The Obama administration last week launched its Open Payments online database, which is supposed to enable the public to follow the medical money. You’ll find it at http://cms.gov/openpayments.
It works like a charm — if you’re a software engineer with time on your hands. For anyone else, it’s pretty much an impenetrable maze.
There’s no button, for instance, to “find your doctor.” Before you click on “explore the data,” you had better pack a lunch.
The site lists payments only from the last five months of 2013, and fails to include all the payments made in that period. Many payment records submitted by companies apparently were left out for technical reasons.
Some of the information on the site isn’t accurate or complete. A surgeon in Baltimore was surprised to discover that, according to the database, health care companies had given him $78,200 in food and beverages. The amount is in the ballpark for the consulting work he did, the doc explained to The Wall Street Journal, but it was misclassified.
This debut isn’t a fiasco on the order of last year’s launch of HealthCare.gov, the site for health-insurance coverage under Obamacare. But it’s a huge disappointment. Complaints are piling up. The administration has conceded that the site is not the comprehensive and accessible source of information it needs to be.
Despite its serious flaws, Open Payments provides enough information to show that more disclosure of the financial links between doctors and health care companies is sorely needed.
Practitioners and teaching hospitals received at least $3.5 billion in payments in the last five months of 2013, the database shows. Speaking and consulting fees accounted for roughly $380 million. Some physicians took home more than $500,000. Those eye-popping amounts confirm the potential for serious ethical conflicts.

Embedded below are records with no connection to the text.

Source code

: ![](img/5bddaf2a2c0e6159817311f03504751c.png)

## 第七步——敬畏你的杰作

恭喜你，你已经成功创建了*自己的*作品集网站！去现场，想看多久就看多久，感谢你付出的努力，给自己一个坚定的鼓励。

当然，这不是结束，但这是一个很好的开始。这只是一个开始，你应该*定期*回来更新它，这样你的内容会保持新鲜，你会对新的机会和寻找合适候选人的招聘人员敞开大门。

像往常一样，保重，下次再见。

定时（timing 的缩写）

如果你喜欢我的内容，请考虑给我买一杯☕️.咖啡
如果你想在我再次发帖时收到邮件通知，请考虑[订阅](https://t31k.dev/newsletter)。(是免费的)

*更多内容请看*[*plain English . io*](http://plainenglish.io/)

Payments to physicians and researchers can be legitimate — even very large sums. A doctor who develops a successful new product that advances medicine deserves to receive royalties. A doctor who travels widely to educate colleagues in new techniques legitimately earns compensation. The trick is to separate legitimate compensation from the wink-wink practice of showering money on providers to induce them to prescribe certain drugs, and even overlook the risks and exaggerate the benefits of new drugs and treatments.
Sunshine makes a difference. Even before the new rules went into effect, and long before the government website limped into existence this week, some leading health care companies voluntarily disclosed the compensation they pay.
Many have adopted stricter ethics rules, developed higher standards for collaborating with practitioners and eliminated some questionable but routine freebies such as the pizzas and sandwiches that pharmaceutical sales teams routinely delivered to doctors’ offices and hospitals.
The Open Payments database could become a powerful tool to improve and control the costs of health care. A similar government database showing Medicare payments to physicians revealed suspicious billing anomalies. That database, unveiled earlier this year, has helped to make the government health-insurance program more honest and efficient by highlighting possible abuses.
The potential is still there for Open Payments, if the administration can get it right.